Cristiano Gatti
nostro inviato al Sestriere
Vittoria all'italiana. Neanche avesse il Trap in ammiraglia, Paolo Savoldelli porta a casa il suo secondo Giro d'Italia con un sublime catenaccio d'epoca. Difesa di ferro, difesa a oltranza. Ma senza mezzucci e furbizie: sempre con una lucidità esemplare, al limite del genio strategico. Il suo vero trionfo si registra sul Colle delle Finestre, una montagna che è meglio segnarsi in agenda e nella memoria, tra muraglie di tifosi indemoniati e nuvole di polvere antica. Su questo sterrato, in questi attimi indimenticabili, la maglia rosa sfodera più la testa delle gambe. Per prima cosa evita debitamente di rispondere all'andatura pazzesca dell'alleanza Di Luca-Simoni, scegliendo di mantenere il suo ritmo regolare. Come seconda cosa si presenta puntuale all'appuntamento coi massaggiatori, mandati avanti con i viveri e gli alimenti vitali per una giornata pesantissima. Come terza cosa, cerca con scrupolosa attenzione di non restare mai solo, aggregando strada facendo il gruppetto giusto per il catenaccio.

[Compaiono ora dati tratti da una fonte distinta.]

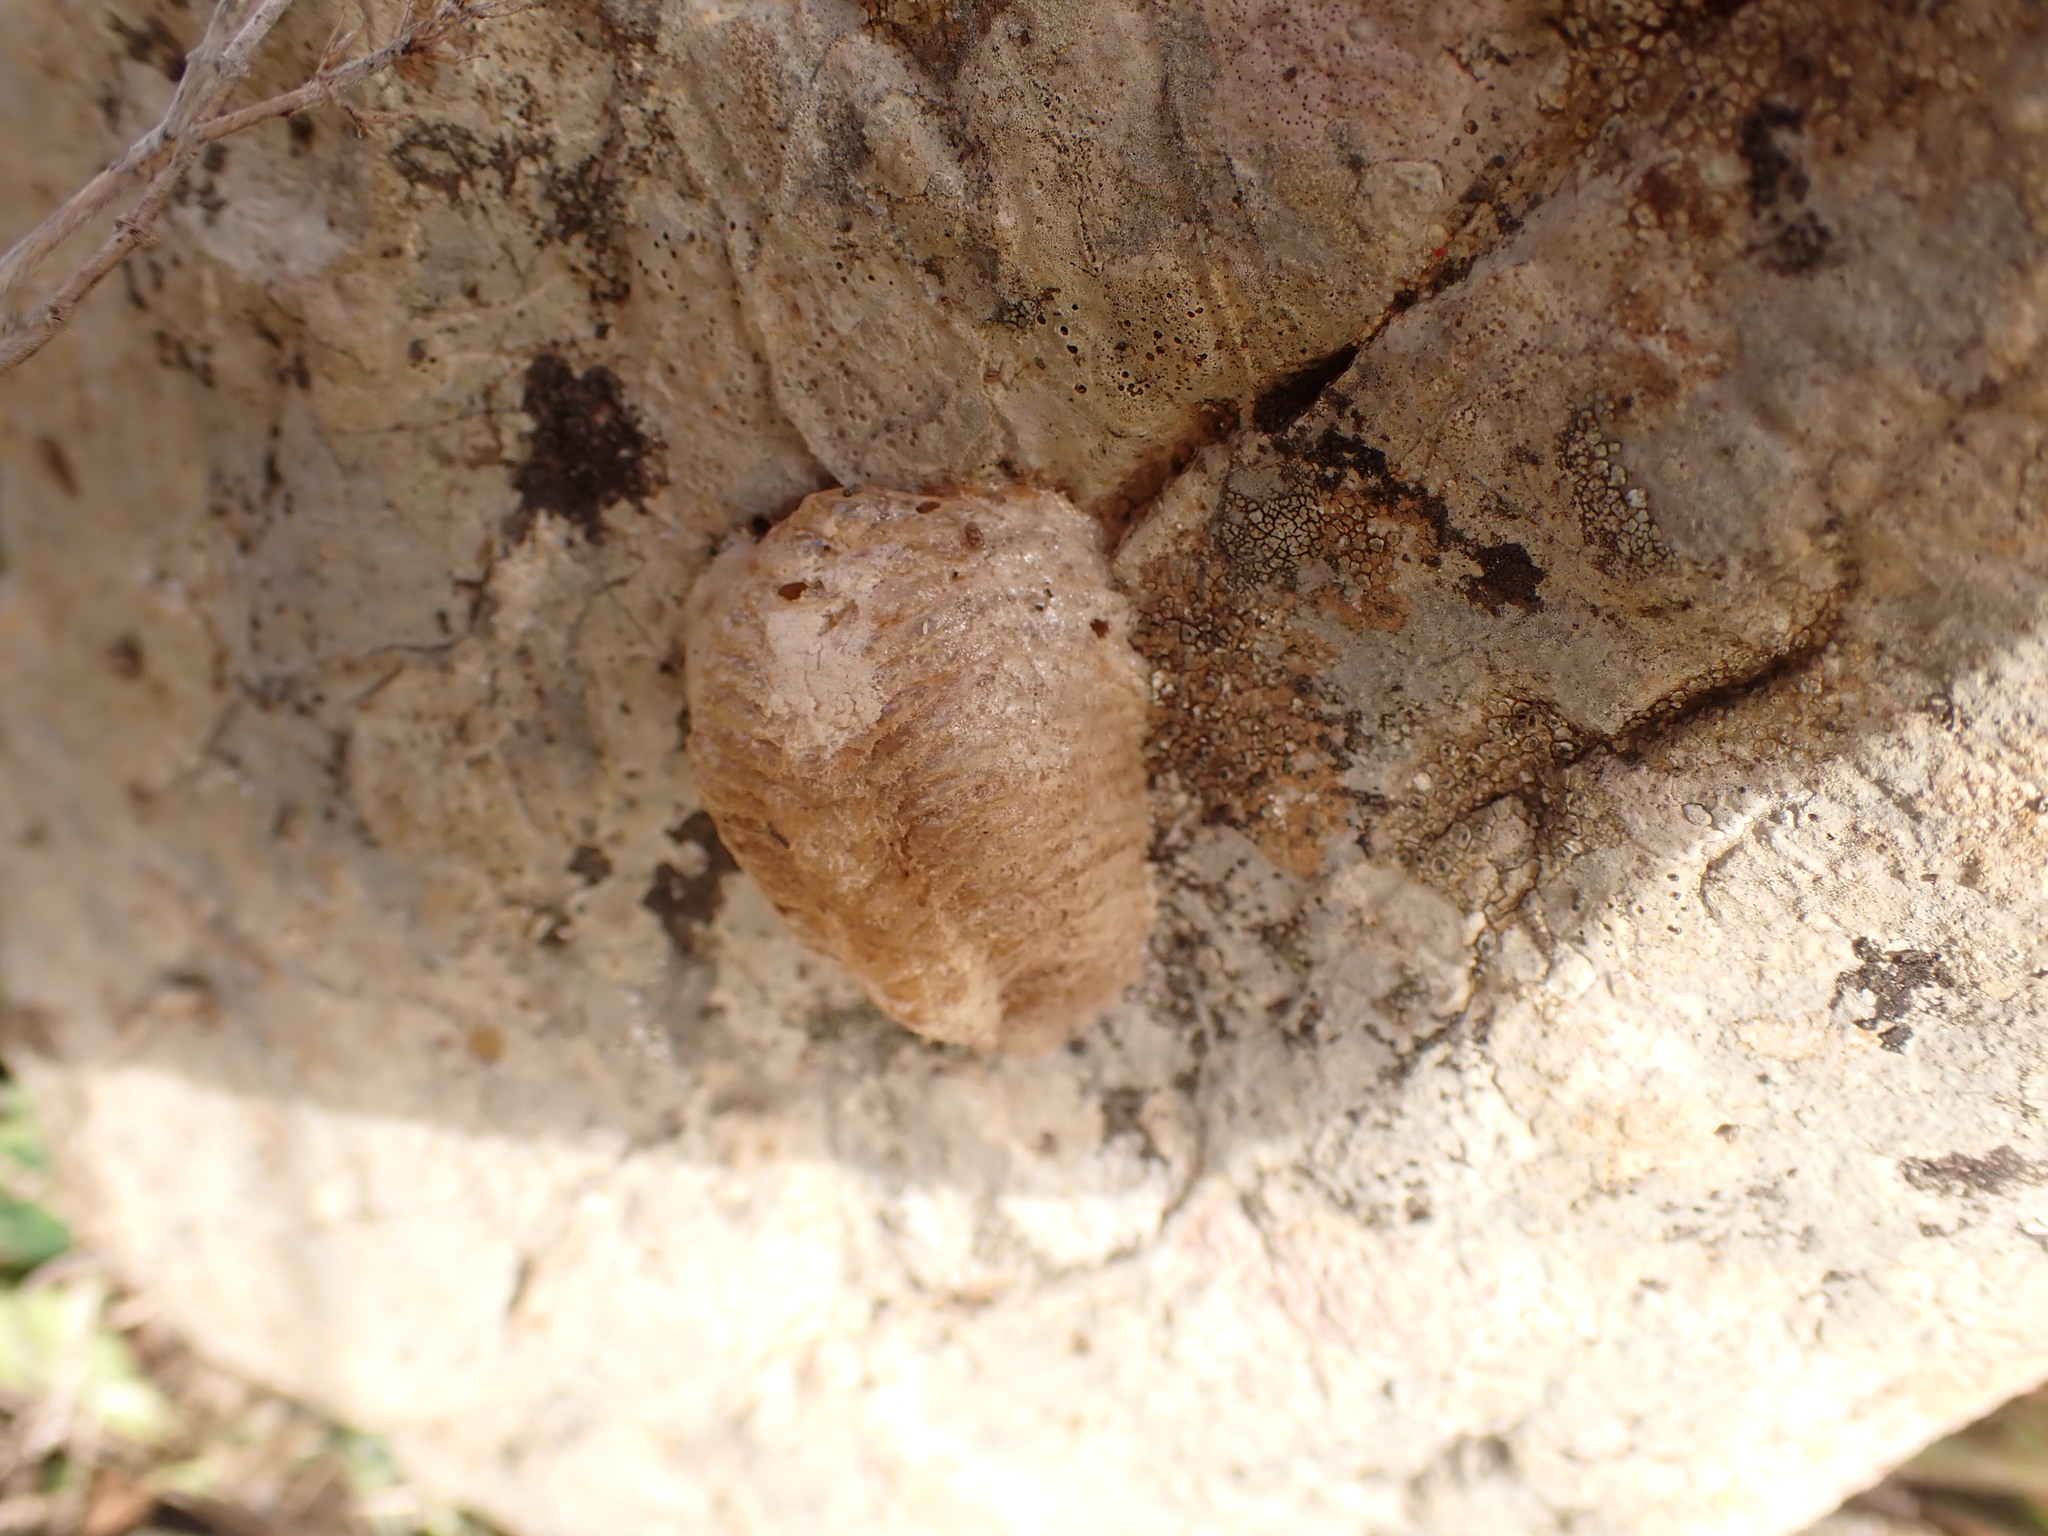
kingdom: Animalia
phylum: Arthropoda
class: Insecta
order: Mantodea
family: Mantidae
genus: Mantis
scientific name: Mantis religiosa
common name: Praying mantis
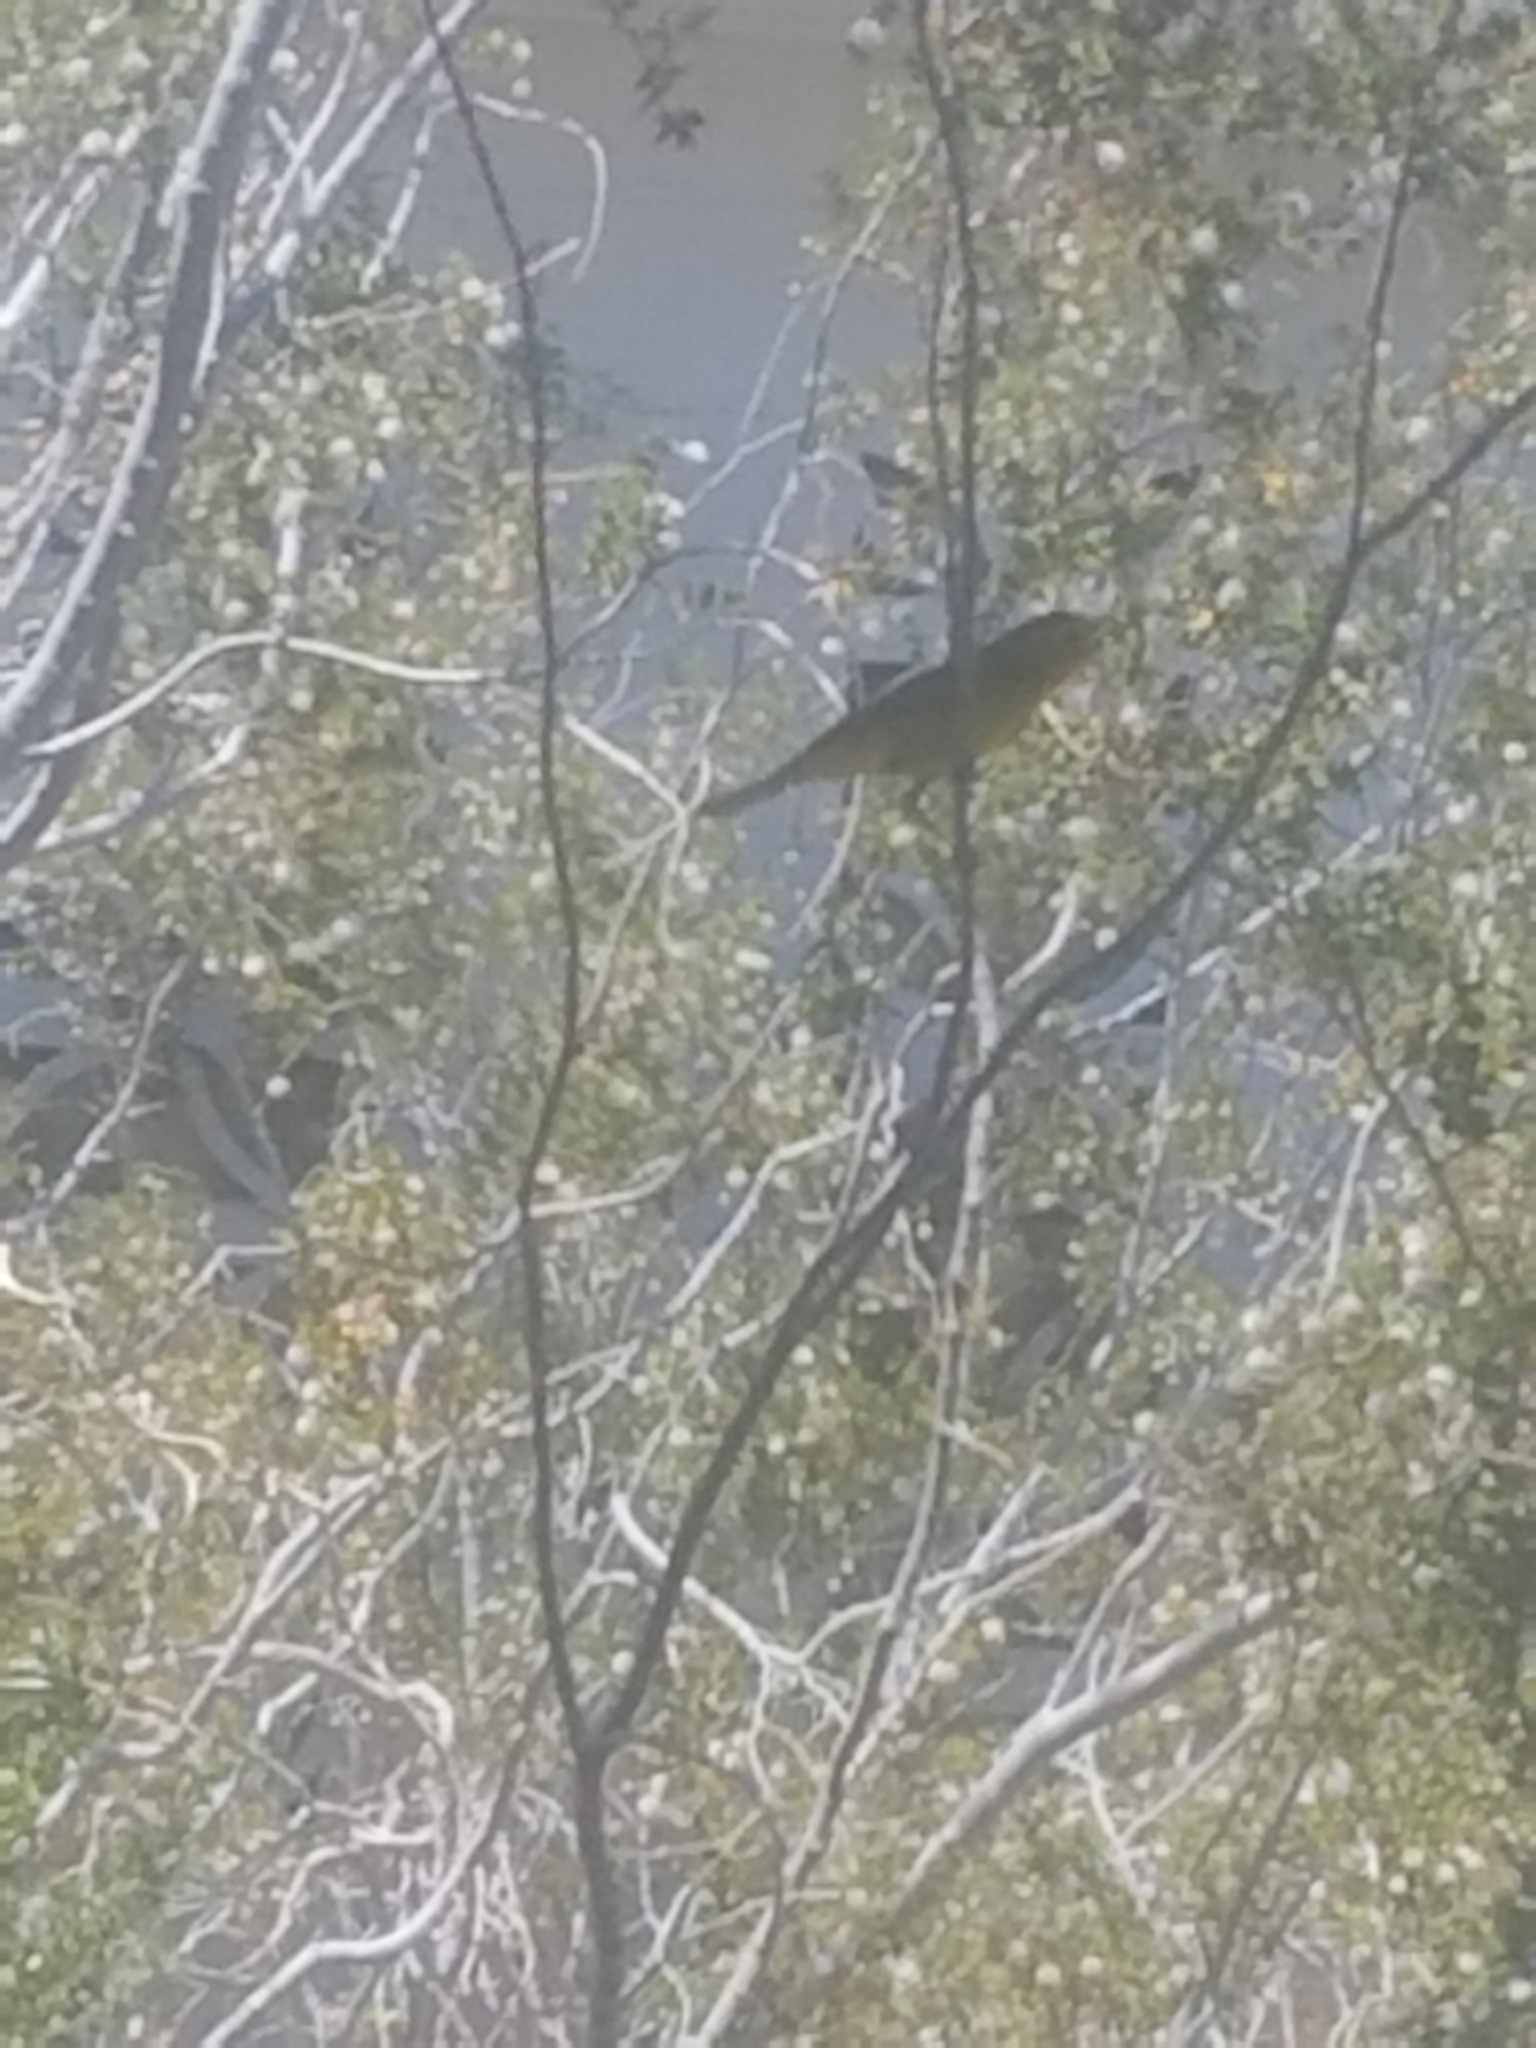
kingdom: Animalia
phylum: Chordata
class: Aves
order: Passeriformes
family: Parulidae
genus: Cardellina
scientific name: Cardellina pusilla
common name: Wilson's warbler
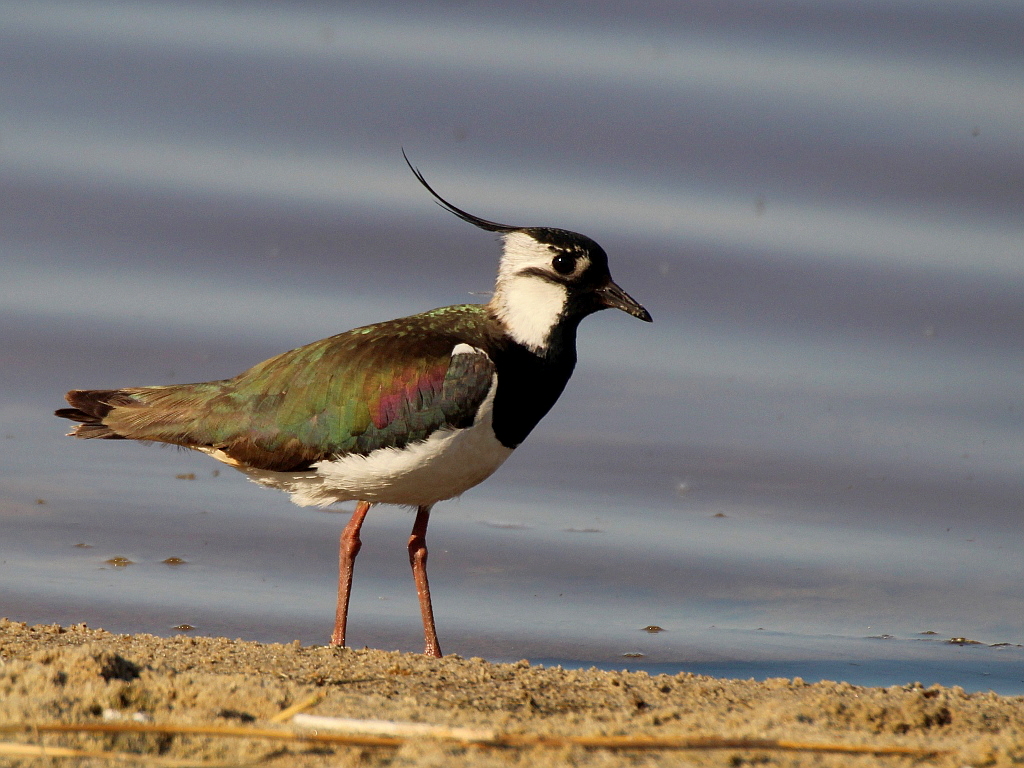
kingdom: Animalia
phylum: Chordata
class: Aves
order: Charadriiformes
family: Charadriidae
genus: Vanellus
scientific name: Vanellus vanellus
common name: Northern lapwing
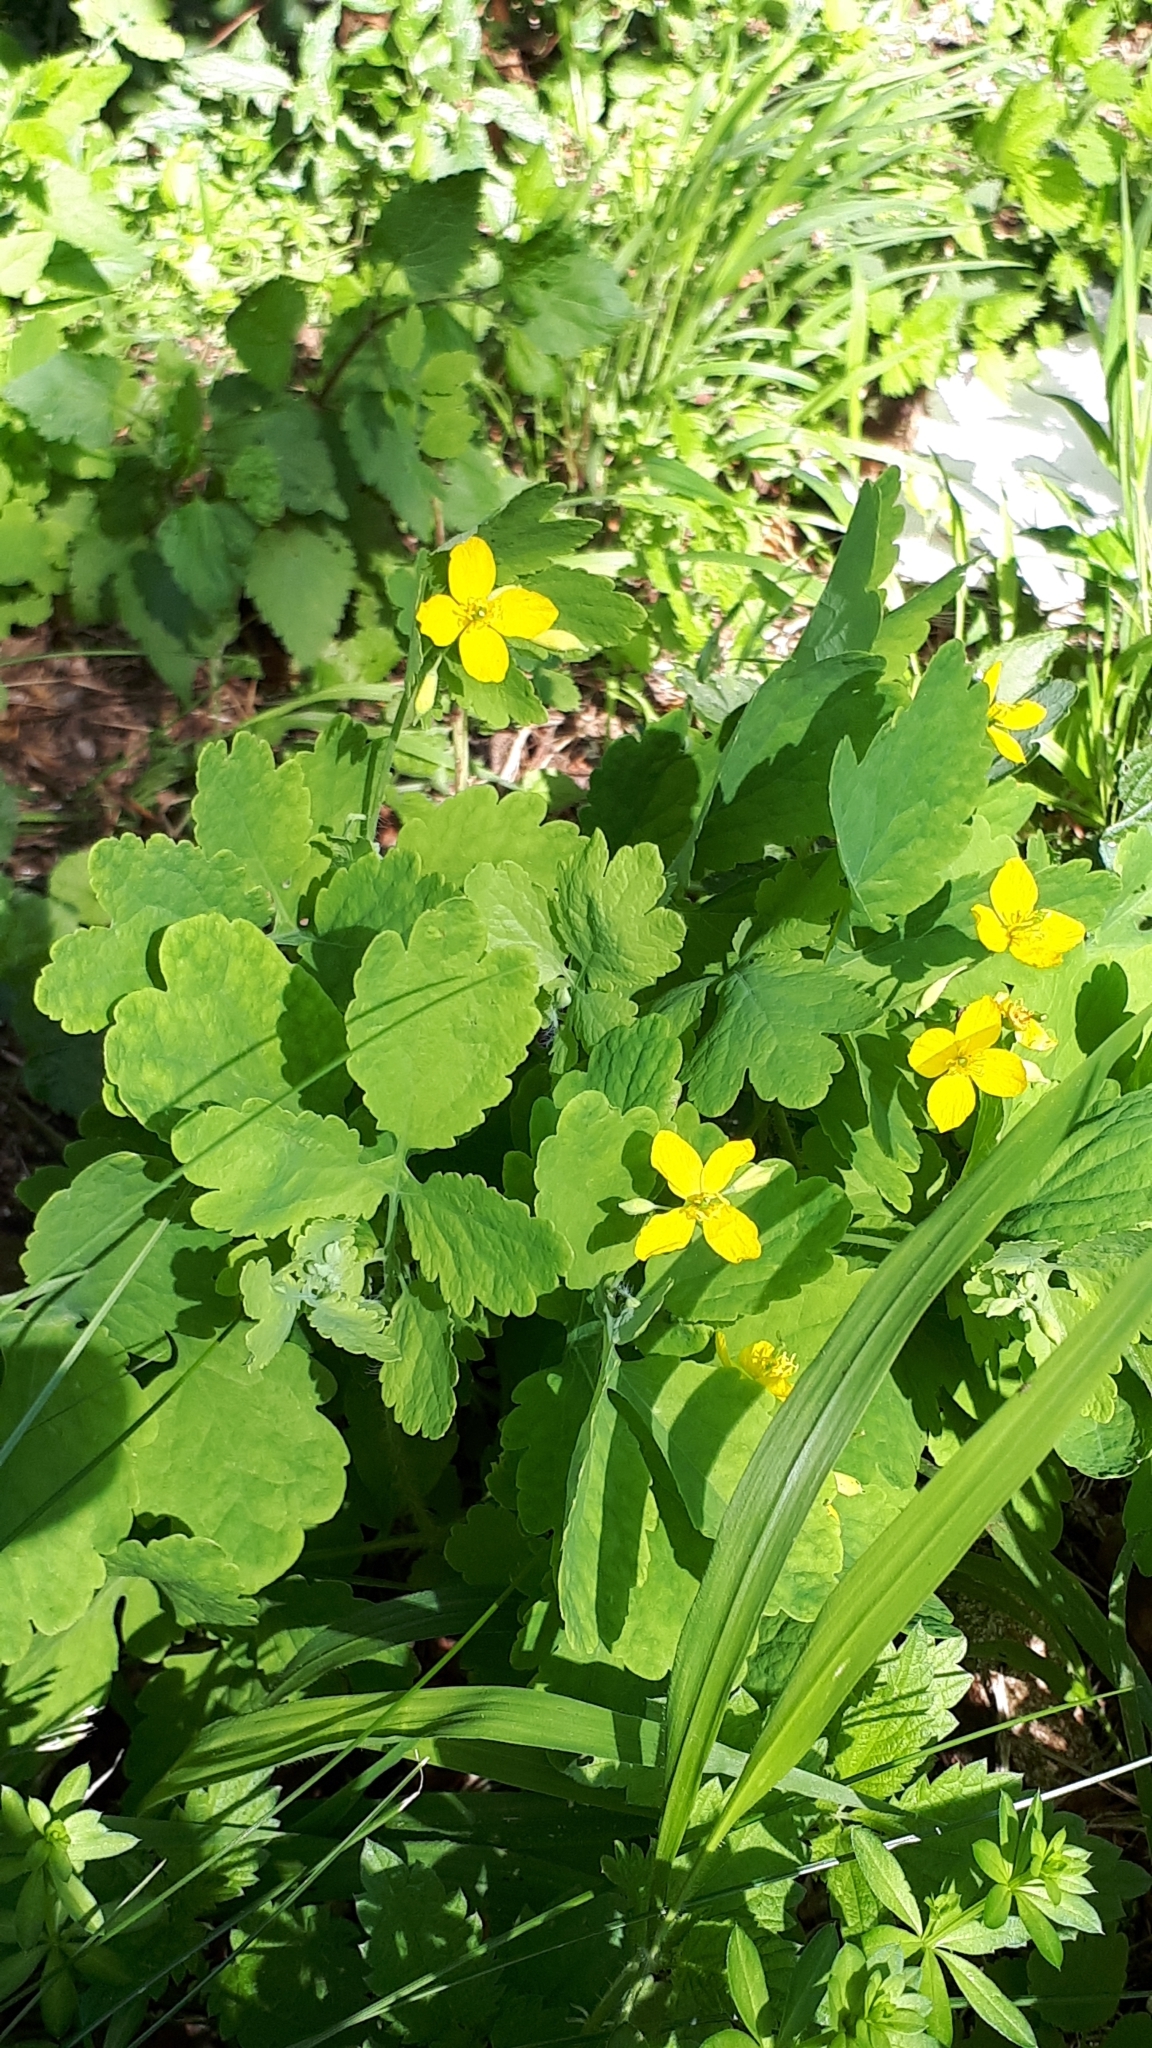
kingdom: Plantae
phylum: Tracheophyta
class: Magnoliopsida
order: Ranunculales
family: Papaveraceae
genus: Chelidonium
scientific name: Chelidonium majus
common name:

Mentre Savoldelli costruisce così la sua vittoria, gli attaccanti costruiscono con cieco masochismo la propria disfatta. Di Luca e Simoni non mangiano e non bevono. In secondo luogo, eliminano ad uno ad uno tanti possibili compagni di viaggio, restando col più letale di loro, il minuscolo venezuelano Rujano. Risultato? Ai piedi dell'ultima salita, verso il Sestriere, Di Luca cede ai crampi e si stacca. Simoni, da parte sua, decide di non aspettarlo, finendo così per esaurirsi nel giro di pochi minuti, anch'egli inesorabilmente al limite dei crampi. Risultato finale: il mitico Rujano attacca e va a vincere da solo, Simoni perde il Giro, Di Luca perde il podio, Savoldelli resta rosa a futura memoria. Alle volte, i giochi strani dell'intelligenza.
«Ho vinto perché sono rimasto tranquillo. Mai farsi prendere dal panico»: con questa elementare e disarmante strategia, Savoldelli spiega il successo nel Giro più equilibrato, più avvincente, più divertente degli ultimi anni (voto all'ultima tappa: 10). Ma anche nel Giro più mediocre. Il giudizio non sembri carogna. O intempestivo. Anche nei momenti dell'epica e dell'entusiasmo, come insegna Savoldelli, bisogna sforzarsi di mantenere lucidità. E allora resta doveroso e sacrosanto parlare di un Giro molto divertente, che fino a due chilometri dal traguardo non rivela il vincitore, ma anche abbastanza scarso. I due purosangue al via, Cunego e Basso, finiscono in modi diversi fuori dalla classifica (per Ivan, dopo la bellissima doppietta di vittorie, mal di gambe e saggia decisione di non bruciarsi inutilmente: arrivederci al Tour). Sul podio ci finiscono due corridori italiani che oltre confine non hanno alcuna quotazione, nonché un ragazzino venezuelano di 49 chili. Su, facciamocene una ragione: non è un risultato da sbattere in vetrina. Da esibire all'occhiello. Però attenzione: niente di tutto questo deve suonare a detrazione del vincitore, che la sua maglia se l'è guadagnata sino in fondo.
Qualcosa, se mai, va detta sul grande sconfitto, al secolo Gilberto Simoni. Anche se l'intera valle del Sestriere risuona ancora del suo botto sull'ultima salita, secondo tradizione personale ha le idee chiare sulle ragioni della sconfitta. Colpa dei colombiani che non l'hanno assistito sul Colle delle Finestre, colpa del ritmo troppo sostenuto dell'alleato Di Luca. Ma non solo. Con tocco di classe, regala il colpo di scena finale anche alla lunga sit-com «Casa Cunego», che ha animato l'intero mese di maggio degli italiani: «Forse, partendo senza Cunego, avrei potuto impostare il Giro in un altro modo. E comunque, lui poi è crollato: così ho dovuto fare tutto da solo, il capitano e l'attaccante».
E ti pareva che non fosse colpa di Cunego. Ma che bella cosa.